Considering there being contrary decisions of Hon'ble Supreme Court, the matter was referred to a larger bench comprising of three Hon'ble Judges. While answering the said reference at paragraph- 46, it is held that Section 10 of the Act requires a driver to hold the licence with respect to the class of vehicles and not with respect to type of vehicles. In one class of vehicles, there may be different kinds of vehicles. If they fall in the same class of vehicles, no separate endorsement is required to drive such vehicles. As light motor vehicle includes transport vehicle also, a holder of light motor vehicle licence can drive all the vehicles of the class including transport vehicles. That Section 10(2)(e) speaks about 'transport vehicle' which would include medium goods vehicle, medium passenger motor vehicle, heavy goods vehicle, heavy passenger motor vehicle, which earlier found place in Section 10(2)(e) to (h). Therefore, the effect of amendment made by virtue of Act No.54 of 1994 w.e.f. 14.11.1994 while substituting clause (e) to (h) of Section 10(2) which contained "medium goods vehicle" in Section 10(2)(e), medium passenger motor vehicle in Section 10(2)(f), heavy goods vehicle in Section 10(2)(g) and heavy passenger motor vehicle in 10(2)(h) come within the expression 'transport vehicle' as substituted in Section 10(2)(e).
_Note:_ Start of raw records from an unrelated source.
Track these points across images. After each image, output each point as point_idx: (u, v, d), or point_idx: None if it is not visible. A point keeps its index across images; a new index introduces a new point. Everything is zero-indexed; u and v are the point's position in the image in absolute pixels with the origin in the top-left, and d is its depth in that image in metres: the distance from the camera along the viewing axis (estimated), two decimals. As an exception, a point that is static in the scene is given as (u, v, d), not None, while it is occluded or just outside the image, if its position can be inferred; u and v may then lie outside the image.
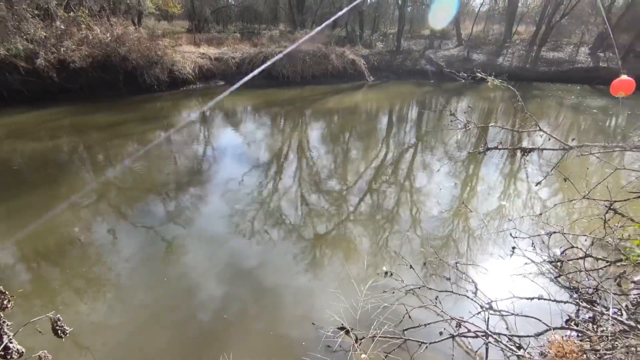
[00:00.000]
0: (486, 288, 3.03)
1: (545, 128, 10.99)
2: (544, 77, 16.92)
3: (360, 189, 6.03)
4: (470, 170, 7.06)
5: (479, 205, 5.49)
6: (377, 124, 10.70)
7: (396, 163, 7.35)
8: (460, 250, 4.39)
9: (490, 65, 17.04)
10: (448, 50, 18.89)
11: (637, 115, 11.85)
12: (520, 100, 2.80)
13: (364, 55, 16.80)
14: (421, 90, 15.17)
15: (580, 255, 2.58)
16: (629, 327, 1.65)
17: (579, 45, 18.69)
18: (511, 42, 19.33)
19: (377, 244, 4.54)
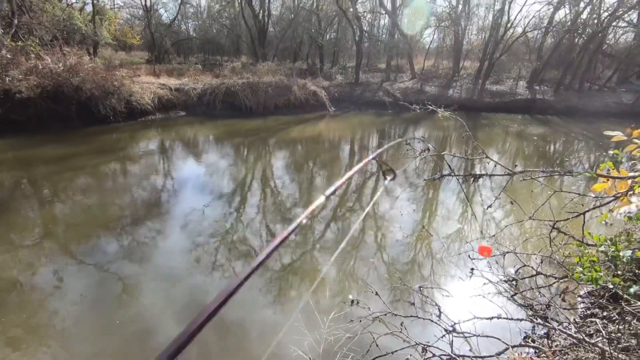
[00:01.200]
0: (449, 310, 3.09)
1: (494, 154, 11.78)
2: (490, 107, 18.40)
3: (325, 217, 6.06)
4: (430, 195, 7.36)
5: (440, 229, 5.69)
6: (340, 152, 10.96)
7: (360, 190, 7.51)
8: (424, 274, 4.48)
9: (442, 97, 18.30)
10: (403, 82, 20.10)
11: (570, 142, 13.15)
12: (468, 130, 3.02)
13: (325, 87, 17.41)
14: (380, 119, 15.86)
15: (532, 273, 2.74)
16: (578, 340, 1.75)
17: (518, 79, 20.67)
18: (459, 76, 20.98)
19: (344, 271, 4.52)
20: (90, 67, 11.60)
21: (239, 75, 16.18)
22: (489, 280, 2.95)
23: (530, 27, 20.27)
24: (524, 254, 2.99)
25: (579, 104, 18.25)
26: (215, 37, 24.44)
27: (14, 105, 10.05)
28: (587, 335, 1.81)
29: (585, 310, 2.36)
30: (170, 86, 14.20)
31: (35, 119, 10.59)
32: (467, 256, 3.81)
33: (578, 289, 2.25)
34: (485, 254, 2.73)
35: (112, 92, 11.92)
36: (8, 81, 9.97)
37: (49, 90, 10.59)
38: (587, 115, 17.37)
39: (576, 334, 1.84)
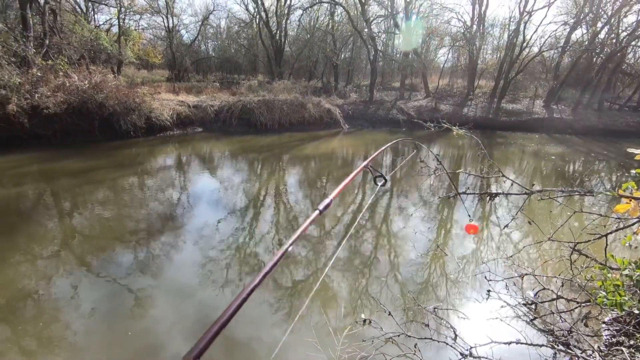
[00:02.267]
0: (465, 333, 2.98)
1: (511, 173, 11.58)
2: (506, 126, 18.19)
3: (338, 234, 6.01)
4: (445, 213, 7.24)
5: (454, 249, 5.56)
6: (353, 169, 10.94)
7: (373, 207, 7.45)
8: (438, 294, 4.36)
9: (456, 115, 18.22)
10: (417, 101, 20.16)
11: (590, 161, 12.80)
12: (484, 148, 2.99)
13: (339, 105, 17.62)
14: (394, 137, 15.87)
15: (552, 297, 2.62)
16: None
17: (534, 98, 20.46)
18: (474, 94, 20.92)
19: (356, 290, 4.44)
20: (114, 84, 12.09)
21: (255, 93, 16.57)
22: (507, 303, 2.84)
23: (547, 47, 20.17)
24: (544, 276, 2.88)
25: (598, 123, 17.86)
26: (233, 57, 25.22)
27: (41, 120, 10.52)
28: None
29: (610, 337, 2.23)
30: (189, 103, 14.63)
31: (61, 133, 11.03)
32: (483, 277, 3.69)
33: (602, 314, 2.14)
34: (471, 231, 2.70)
35: (133, 109, 12.35)
36: (37, 98, 10.46)
37: (74, 107, 11.06)
38: (607, 134, 16.96)
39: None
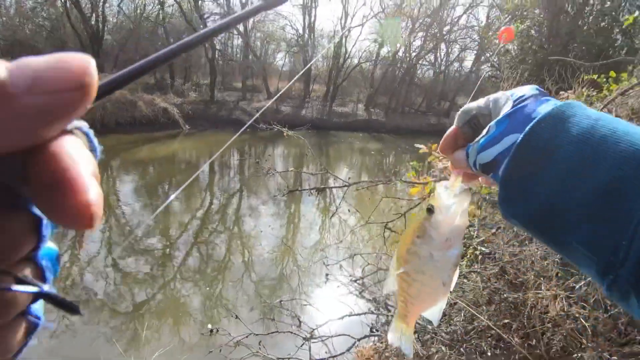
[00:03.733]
0: (309, 318, 3.30)
1: (344, 168, 13.24)
2: (338, 126, 20.75)
3: (186, 242, 5.61)
4: (292, 209, 7.73)
5: (302, 241, 6.03)
6: (199, 172, 10.39)
7: (223, 210, 7.28)
8: (292, 286, 4.64)
9: (297, 116, 19.61)
10: (260, 102, 20.68)
11: (399, 154, 16.02)
12: (310, 148, 3.36)
13: (177, 104, 16.32)
14: (239, 138, 15.83)
15: (374, 270, 3.23)
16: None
17: (357, 102, 24.05)
18: (310, 97, 22.98)
19: (211, 299, 4.27)
20: None
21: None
22: (341, 282, 3.29)
23: (364, 59, 23.99)
24: (369, 254, 3.48)
25: (402, 124, 22.46)
26: (28, 39, 19.84)
27: None
28: None
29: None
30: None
31: None
32: (322, 263, 4.14)
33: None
34: (504, 36, 2.64)
35: None
36: None
37: None
38: (409, 133, 21.55)
39: None
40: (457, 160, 0.45)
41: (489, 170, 0.38)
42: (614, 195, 0.28)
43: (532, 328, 1.18)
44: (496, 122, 0.38)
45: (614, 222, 0.28)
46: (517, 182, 0.34)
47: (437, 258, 0.45)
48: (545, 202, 0.32)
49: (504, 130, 0.37)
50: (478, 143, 0.39)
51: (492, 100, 0.41)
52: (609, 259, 0.28)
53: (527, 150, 0.33)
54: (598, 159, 0.29)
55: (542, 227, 0.33)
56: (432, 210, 0.44)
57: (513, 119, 0.37)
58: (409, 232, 0.48)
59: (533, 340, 1.19)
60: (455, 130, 0.46)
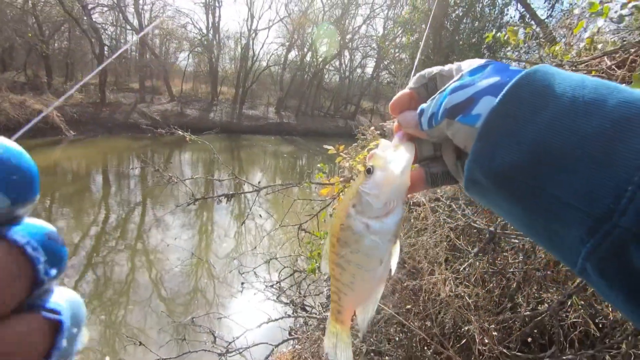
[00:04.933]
0: (226, 331, 3.17)
1: (258, 172, 13.05)
2: (249, 130, 20.38)
3: (77, 265, 4.88)
4: (204, 218, 7.33)
5: (217, 250, 5.76)
6: (90, 184, 9.13)
7: (123, 225, 6.52)
8: (208, 299, 4.40)
9: (204, 120, 18.66)
10: (162, 105, 19.11)
11: (313, 156, 16.47)
12: (217, 153, 3.25)
13: (58, 107, 14.08)
14: (139, 144, 14.39)
15: (290, 273, 3.26)
16: (319, 320, 2.23)
17: (268, 105, 23.97)
18: (218, 100, 22.09)
19: (112, 326, 3.79)
20: None
21: None
22: (258, 290, 3.25)
23: (272, 63, 24.03)
24: (284, 257, 3.50)
25: (313, 127, 23.13)
26: None
27: None
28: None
29: (328, 291, 3.01)
30: None
31: None
32: (237, 272, 4.03)
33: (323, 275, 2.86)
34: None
35: None
36: None
37: None
38: (319, 135, 22.30)
39: (319, 315, 2.34)
40: (406, 120, 0.40)
41: (458, 111, 0.33)
42: (619, 135, 0.25)
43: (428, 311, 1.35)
44: (469, 70, 0.35)
45: (617, 164, 0.25)
46: (505, 125, 0.30)
47: (375, 229, 0.39)
48: (535, 148, 0.28)
49: (479, 76, 0.34)
50: (446, 89, 0.35)
51: (453, 63, 0.39)
52: (608, 207, 0.25)
53: (522, 89, 0.30)
54: (599, 101, 0.27)
55: (524, 182, 0.29)
56: (371, 170, 0.39)
57: (487, 68, 0.34)
58: (344, 203, 0.41)
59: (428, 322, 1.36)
60: (410, 92, 0.42)
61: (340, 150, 2.51)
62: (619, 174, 0.25)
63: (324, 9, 22.76)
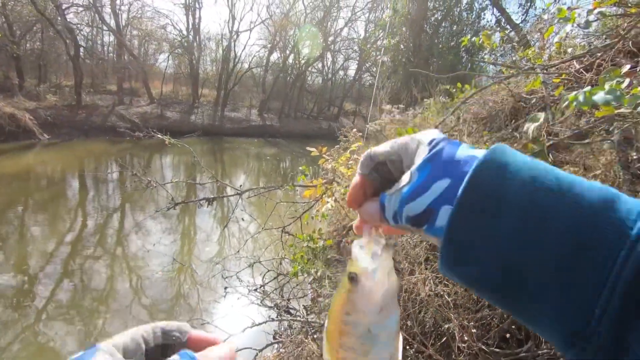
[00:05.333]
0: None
1: (241, 174, 12.94)
2: (231, 132, 20.18)
3: (52, 274, 4.71)
4: (186, 222, 7.20)
5: (200, 254, 5.67)
6: (66, 190, 8.83)
7: (101, 231, 6.33)
8: (191, 305, 4.32)
9: (185, 122, 18.36)
10: (141, 107, 18.69)
11: (296, 158, 16.44)
12: (197, 156, 3.21)
13: (30, 109, 13.59)
14: (117, 148, 14.01)
15: (274, 276, 3.24)
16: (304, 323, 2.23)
17: (250, 107, 23.79)
18: (199, 102, 21.78)
19: (92, 335, 3.67)
20: None
21: None
22: (241, 294, 3.22)
23: (254, 64, 23.88)
24: (268, 260, 3.47)
25: (296, 129, 23.10)
26: None
27: None
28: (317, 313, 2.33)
29: (312, 294, 3.01)
30: None
31: None
32: (221, 276, 3.99)
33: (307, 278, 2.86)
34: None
35: None
36: None
37: None
38: (303, 137, 22.28)
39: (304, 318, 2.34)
40: (368, 214, 0.38)
41: (422, 222, 0.33)
42: (583, 247, 0.24)
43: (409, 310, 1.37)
44: (417, 168, 0.34)
45: (585, 281, 0.24)
46: (466, 235, 0.29)
47: (376, 332, 0.38)
48: (500, 263, 0.27)
49: (430, 176, 0.32)
50: (401, 192, 0.34)
51: (398, 144, 0.37)
52: (578, 326, 0.24)
53: (474, 196, 0.29)
54: (555, 205, 0.26)
55: (493, 295, 0.29)
56: (355, 278, 0.38)
57: (435, 163, 0.33)
58: (335, 311, 0.40)
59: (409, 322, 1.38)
60: (362, 179, 0.39)
61: (323, 152, 2.52)
62: (587, 290, 0.24)
63: (305, 11, 22.81)
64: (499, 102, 2.51)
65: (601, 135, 1.35)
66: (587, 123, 1.44)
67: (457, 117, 2.55)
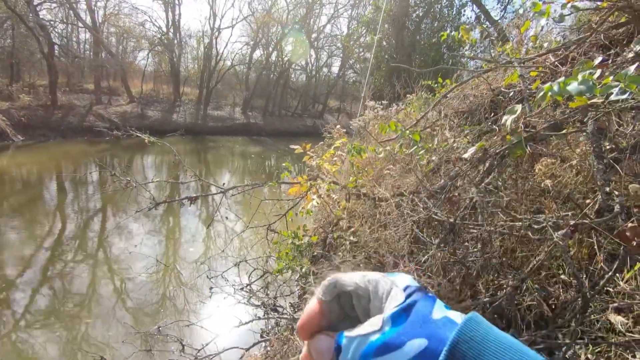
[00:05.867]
0: (198, 338, 3.08)
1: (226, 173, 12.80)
2: (215, 131, 19.91)
3: (30, 280, 4.56)
4: (170, 223, 7.08)
5: (185, 255, 5.58)
6: (43, 193, 8.54)
7: (82, 234, 6.16)
8: (178, 306, 4.25)
9: (166, 121, 18.02)
10: (120, 106, 18.22)
11: (282, 155, 16.36)
12: (178, 156, 3.16)
13: (3, 110, 13.09)
14: (97, 149, 13.63)
15: (261, 275, 3.22)
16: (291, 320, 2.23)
17: (234, 106, 23.51)
18: (181, 101, 21.39)
19: (74, 342, 3.57)
20: None
21: None
22: (228, 294, 3.19)
23: (237, 62, 23.57)
24: (254, 259, 3.44)
25: (281, 127, 22.98)
26: None
27: None
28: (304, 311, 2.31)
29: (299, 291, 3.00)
30: None
31: None
32: (206, 277, 3.94)
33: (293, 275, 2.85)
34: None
35: None
36: None
37: None
38: (288, 135, 22.19)
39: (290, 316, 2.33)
40: (318, 352, 0.33)
41: None
42: None
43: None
44: (391, 316, 0.31)
45: None
46: None
47: None
48: None
49: (405, 330, 0.30)
50: (367, 341, 0.30)
51: (370, 280, 0.34)
52: None
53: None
54: None
55: None
56: None
57: (411, 317, 0.30)
58: None
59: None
60: (321, 307, 0.35)
61: (307, 149, 2.51)
62: None
63: (288, 7, 22.63)
64: (478, 96, 2.56)
65: (576, 127, 1.39)
66: (562, 114, 1.48)
67: (438, 111, 2.58)
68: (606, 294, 1.24)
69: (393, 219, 1.58)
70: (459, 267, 1.49)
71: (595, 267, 1.29)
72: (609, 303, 1.19)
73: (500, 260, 1.45)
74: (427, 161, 2.01)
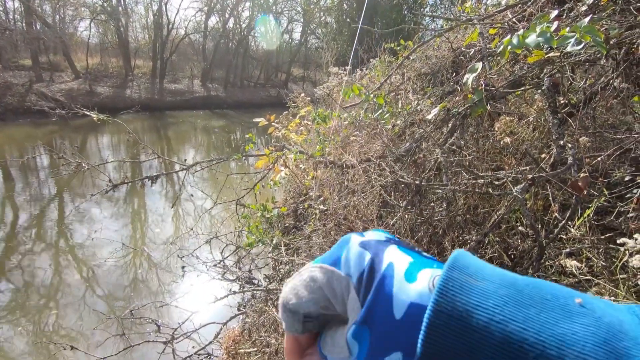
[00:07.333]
0: (176, 317, 3.07)
1: (190, 150, 12.34)
2: (174, 106, 18.91)
3: (-15, 276, 4.28)
4: (135, 205, 6.81)
5: (155, 237, 5.43)
6: (-13, 183, 7.85)
7: (38, 224, 5.80)
8: (152, 288, 4.18)
9: (119, 98, 16.84)
10: (65, 83, 16.74)
11: (246, 128, 15.92)
12: (132, 133, 2.98)
13: None
14: (43, 131, 12.58)
15: (233, 250, 3.21)
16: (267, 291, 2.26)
17: (192, 78, 22.29)
18: (134, 75, 19.95)
19: (43, 334, 3.45)
20: None
21: None
22: (200, 271, 3.16)
23: (191, 30, 22.08)
24: (226, 235, 3.41)
25: (243, 98, 22.20)
26: None
27: None
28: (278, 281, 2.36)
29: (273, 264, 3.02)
30: None
31: None
32: (177, 256, 3.88)
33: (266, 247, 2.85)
34: None
35: None
36: None
37: None
38: (251, 106, 21.52)
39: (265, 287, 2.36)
40: None
41: None
42: None
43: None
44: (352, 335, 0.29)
45: None
46: None
47: None
48: None
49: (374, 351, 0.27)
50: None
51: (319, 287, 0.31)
52: None
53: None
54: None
55: None
56: None
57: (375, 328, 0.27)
58: None
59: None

The aforesaid judgment is squarely applicable to the instant cases. 19. Further, on the controversy which specifically arose in that case, the Hon'ble Supreme Court held that for driving a transport vehicle of the class of light motor vehicle, no requirement to obtain a separate endorsement to drive a transport vehicle was necessary and if a driver was holding a licence to drive light motor vehicle, he could drive 'transport vehicle' of such class without obtaining an endorsement to that effect. 20. In the circumstances, it is held that the Tribunal was justified in fastening the liability on the insurer and to satisfy the award to an extent of 75%, as there was no breach of the terms and conditions of the policy. Hence, the aforesaid point is answered against the appellant-insurer. 21. Consequently, the appeals filed by the Insurance company are dismissed. The amount, if any, in deposit be transmitted to the Tribunal. 22. Parties to bear their respective costs.